The rest of the film she searches for Lucy, walking everywhere, visits the pound day after day or calling them. A friendly police officer sees her comings and goings, offers her the use his phone. Eventually the pound calls to tell her where Lucy is.

She walks over to the house, sees Lucy in a fenced yard, they greet each other gleefully, tears begin to roll down Wendy’s face, as she realizes what she must do. She leaves, walks away, and hops aboard an open boxcar on the train passing by.

This is the story of Wendy and Lucy. Nothing more, but Wendy’s expressive face, even if it’s rarely expresses much of anything. The tale is heartbreaking, a film I will never forget.

Wendy hasn’t dropped out of life, but life has given her nothing but grief. She doesn’t have a friend, loses the only thing she loved, doesn’t have a job, doesn’t search for one, all she wants to do is get to Alaska where there is money in the salmon canning factories.

We very much want her to, it’s too late to turn back, but we sense her wish is a pipe dream.

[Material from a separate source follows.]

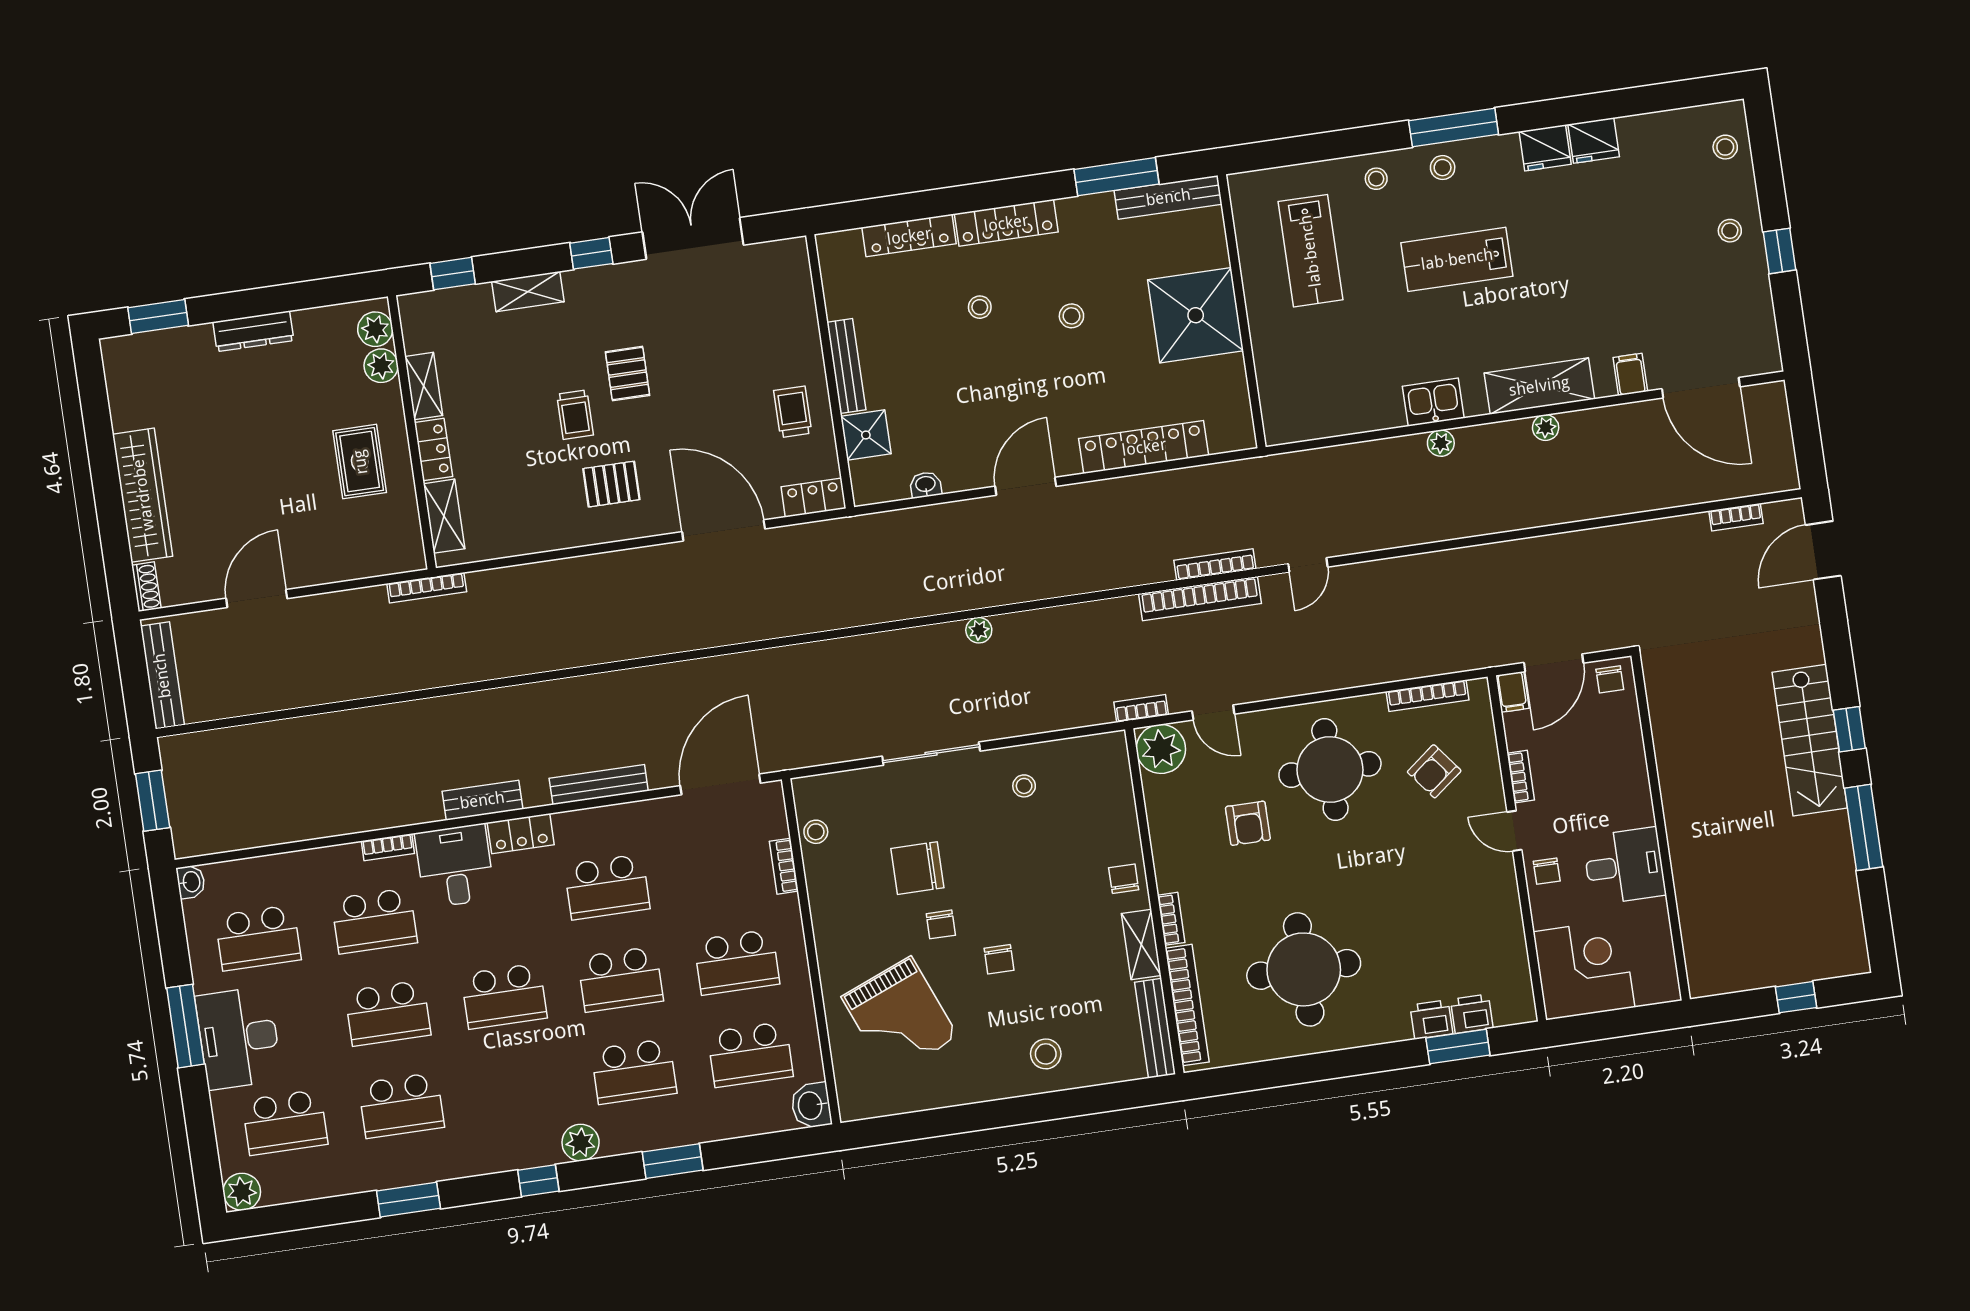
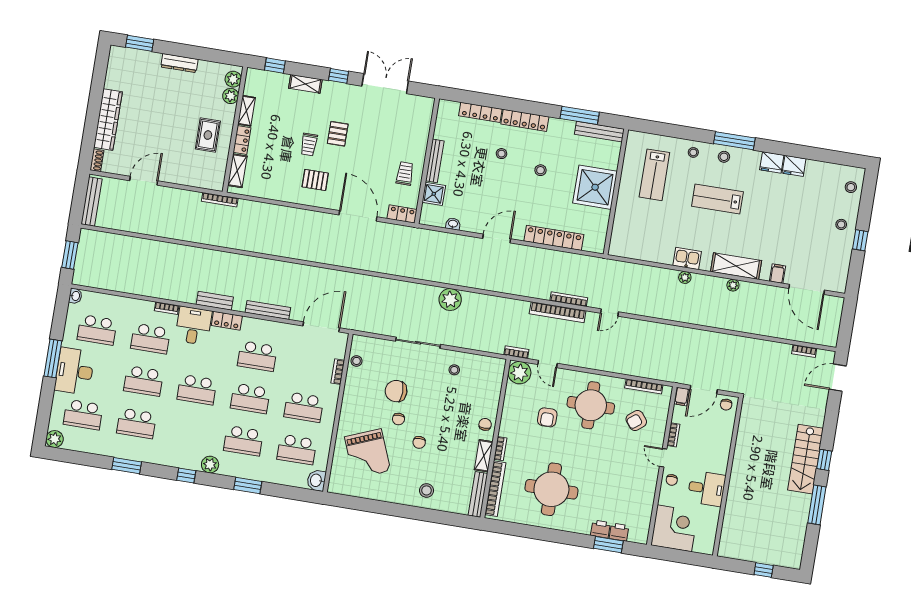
plant: (979, 630) -> (450, 299), width x1.88, depth x1.88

Luck rarely comes to the Wendys of the world, Wendys who begin with nothing and spend the rest of their life trying to find just a little something.




2 comments:

cath said...

Sometimes we say we have enough movies still unwatched to keep us entertained for quite some years.
Other times we realise there is Always room for a good movie like the three you mention here.
And to return the favour, two we saw recently were:
Tous les soleils, a film by Philippe Claudel, author. If you haven't read him I could recommend Mosieur Linh and His Child. And French too: Tous les matins du monde. A film I especially liked because of the beautiful gamba music.

Richard Katzev said...

Thank you Catherine.
Streaming films has changed my movie-going ways. No parking problems, no waiting in lines, no stuffy theaters, no expensive tickets, all in the comfort of your home.

So much has changed in my lifetime, this is one of the most important. Thank you for your two suggestions. I will check each one, in turn.